Rabbi Leonard Matanky is the rabbi of Congregation KINS of Chicago, IL and Co-President of the RZA.
In a typical year, Taanit Esther is observed on the 13th of Adar – the day before Purim. But not this year. Because this year Purim falls on Sunday and therefore the “day before” is Shabbat. As a result, Taanit Esther is “moved up” and observed two days earlier on Thursday.
But why do we observe the fast on an earlier date, and not postpone it as we would Tisha B’Av or the 17th of Tammuz when they fall on Shabbat?
The most obvious answer is that the fast days we postpone all recall tragedies, because, as the Talmud teaches, we never “rush” to remember such events. While Taanit Esther recalls the fast the Jews observed before Esther’s unannounced visit to Achashverosh (or the fast they observed on the day of their battle with Haman’s loyalists [Chidushei HaRan Taanit Chapter 2]).
However, HaRav Yosef Dov Soloveitchik, zt”l suggested an additional reason – that Taanit Esther is part of the “pirsumei nisa” experience [publicizing the miracle of G-d’s salvation] which is so integral to Purim.

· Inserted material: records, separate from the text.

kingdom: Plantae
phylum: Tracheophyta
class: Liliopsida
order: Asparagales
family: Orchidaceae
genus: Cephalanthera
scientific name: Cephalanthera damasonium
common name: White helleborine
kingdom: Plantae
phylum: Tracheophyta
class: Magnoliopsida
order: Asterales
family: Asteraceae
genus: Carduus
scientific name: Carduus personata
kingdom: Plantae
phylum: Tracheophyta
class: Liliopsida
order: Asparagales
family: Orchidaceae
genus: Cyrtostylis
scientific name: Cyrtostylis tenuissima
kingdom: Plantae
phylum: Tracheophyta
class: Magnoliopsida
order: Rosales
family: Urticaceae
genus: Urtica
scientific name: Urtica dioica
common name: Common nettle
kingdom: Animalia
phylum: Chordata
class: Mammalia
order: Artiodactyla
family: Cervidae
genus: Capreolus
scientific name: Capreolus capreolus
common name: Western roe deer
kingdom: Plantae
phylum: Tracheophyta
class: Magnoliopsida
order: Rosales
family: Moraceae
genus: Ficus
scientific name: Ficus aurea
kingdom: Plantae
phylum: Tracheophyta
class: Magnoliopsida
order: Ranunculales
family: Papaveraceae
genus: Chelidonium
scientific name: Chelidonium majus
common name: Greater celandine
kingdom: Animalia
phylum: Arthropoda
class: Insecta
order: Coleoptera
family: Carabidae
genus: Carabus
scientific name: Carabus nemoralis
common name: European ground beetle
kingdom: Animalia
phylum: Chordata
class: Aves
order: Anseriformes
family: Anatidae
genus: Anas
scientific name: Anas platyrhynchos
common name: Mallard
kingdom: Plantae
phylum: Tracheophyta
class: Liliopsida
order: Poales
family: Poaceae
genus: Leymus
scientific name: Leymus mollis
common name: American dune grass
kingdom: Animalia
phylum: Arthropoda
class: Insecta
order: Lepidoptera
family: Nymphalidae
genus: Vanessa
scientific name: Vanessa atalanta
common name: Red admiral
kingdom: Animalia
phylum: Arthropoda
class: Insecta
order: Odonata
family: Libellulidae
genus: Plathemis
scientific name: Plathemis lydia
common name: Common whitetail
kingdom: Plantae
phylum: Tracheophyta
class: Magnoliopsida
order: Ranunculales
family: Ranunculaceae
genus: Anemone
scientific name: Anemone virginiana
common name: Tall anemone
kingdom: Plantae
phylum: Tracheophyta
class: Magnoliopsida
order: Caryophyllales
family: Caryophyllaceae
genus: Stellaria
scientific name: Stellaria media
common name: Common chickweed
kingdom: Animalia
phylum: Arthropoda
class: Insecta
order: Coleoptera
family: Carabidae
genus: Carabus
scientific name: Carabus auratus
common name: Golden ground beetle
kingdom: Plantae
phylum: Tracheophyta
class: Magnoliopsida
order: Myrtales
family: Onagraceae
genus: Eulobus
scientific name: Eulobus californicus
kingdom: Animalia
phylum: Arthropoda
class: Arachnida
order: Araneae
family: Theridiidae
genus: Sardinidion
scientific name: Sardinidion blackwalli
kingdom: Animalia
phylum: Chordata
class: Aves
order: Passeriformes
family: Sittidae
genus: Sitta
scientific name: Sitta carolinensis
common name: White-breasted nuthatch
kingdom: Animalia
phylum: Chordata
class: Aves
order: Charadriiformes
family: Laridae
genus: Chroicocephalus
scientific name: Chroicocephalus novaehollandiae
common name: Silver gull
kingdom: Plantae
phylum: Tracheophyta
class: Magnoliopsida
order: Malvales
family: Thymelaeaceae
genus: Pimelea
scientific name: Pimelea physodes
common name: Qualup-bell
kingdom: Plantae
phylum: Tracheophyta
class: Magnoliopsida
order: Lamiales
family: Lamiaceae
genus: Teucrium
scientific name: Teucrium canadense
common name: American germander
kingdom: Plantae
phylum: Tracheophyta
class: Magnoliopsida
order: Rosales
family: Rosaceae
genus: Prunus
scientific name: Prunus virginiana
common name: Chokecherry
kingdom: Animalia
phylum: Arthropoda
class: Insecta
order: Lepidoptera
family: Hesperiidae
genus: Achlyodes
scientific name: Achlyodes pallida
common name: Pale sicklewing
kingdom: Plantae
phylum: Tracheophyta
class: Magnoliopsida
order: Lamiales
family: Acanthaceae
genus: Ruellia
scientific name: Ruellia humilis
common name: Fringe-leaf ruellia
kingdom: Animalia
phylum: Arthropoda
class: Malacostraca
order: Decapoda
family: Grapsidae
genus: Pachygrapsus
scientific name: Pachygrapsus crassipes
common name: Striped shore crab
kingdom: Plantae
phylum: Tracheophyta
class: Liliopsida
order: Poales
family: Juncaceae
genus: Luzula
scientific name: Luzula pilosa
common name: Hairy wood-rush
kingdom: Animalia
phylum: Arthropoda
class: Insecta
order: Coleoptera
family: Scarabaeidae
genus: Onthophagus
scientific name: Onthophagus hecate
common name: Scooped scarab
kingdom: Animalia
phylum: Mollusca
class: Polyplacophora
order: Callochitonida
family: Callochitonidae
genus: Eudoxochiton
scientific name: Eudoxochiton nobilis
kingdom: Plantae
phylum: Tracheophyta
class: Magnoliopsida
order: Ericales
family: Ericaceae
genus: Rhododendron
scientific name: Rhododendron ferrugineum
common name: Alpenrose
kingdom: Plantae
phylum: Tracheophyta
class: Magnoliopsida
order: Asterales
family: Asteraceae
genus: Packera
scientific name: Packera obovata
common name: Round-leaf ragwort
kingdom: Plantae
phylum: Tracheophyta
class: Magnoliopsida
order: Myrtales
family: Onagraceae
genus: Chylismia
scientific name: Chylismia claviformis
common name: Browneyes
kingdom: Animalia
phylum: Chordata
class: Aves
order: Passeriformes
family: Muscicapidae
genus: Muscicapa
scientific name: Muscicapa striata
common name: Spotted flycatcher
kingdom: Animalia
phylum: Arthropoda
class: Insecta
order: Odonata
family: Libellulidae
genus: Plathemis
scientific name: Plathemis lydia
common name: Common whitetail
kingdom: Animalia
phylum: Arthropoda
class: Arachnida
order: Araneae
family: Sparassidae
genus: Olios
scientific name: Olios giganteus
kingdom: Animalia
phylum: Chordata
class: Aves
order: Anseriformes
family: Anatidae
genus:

As a result, by observing the fast before celebrating the victory of Purim, we preserve the historic nature of the season, which G-d responded to our pleas and fasting.
A third possibility was suggested by HaRav Aharon Lichtenstein, ztz”l, who explained that the unique observance of this fast is tied to its unique message as a “zman kehillah,” (lit. “a time of gathering”) [Megilla 2a].
As Rav Lichtenstein explained, the threat that the Jews of Persia faced at the time of Haman was a result of their willingness to adopt the ideology of their society – an ideology represented by the feasts that Achashverosh presented in the third year of his reign. These feasts, in which the Jews participated, advanced a hedonistic ideology of radical individualism and the glorification of desires – “to perform the will of each individual” [Esther 1:8].
It is for this reason, that Esther insisted that Mordechai “gather all of the Jews” [ibid. 4:16] to fast. Because Esther realized that by bringing the community together, she would succeed in negating the Persian values of individualism and the glorification of desire, creating instead, a sense of community and discipline.
It is for this reason that Taanit Esther belongs before Purim. Because, in order for the miracle of Purim to occur, the fasting and the gathering had to precede it.
Which for each of us is a most important lesson. Not only that celebrations must never be about the individual, but about the community, but even more, that for a miracle to occur we must reach out to others and create a community of caring and a community of commitment.
Which as Religious Zionists has been our unique role throughout modern times, as our predecessors and we built bridges throughout Israeli society, creating not only coalitions but opportunities of growth and cooperation. This is our legacy, and this must be our mission – “go gather all of the Jews!”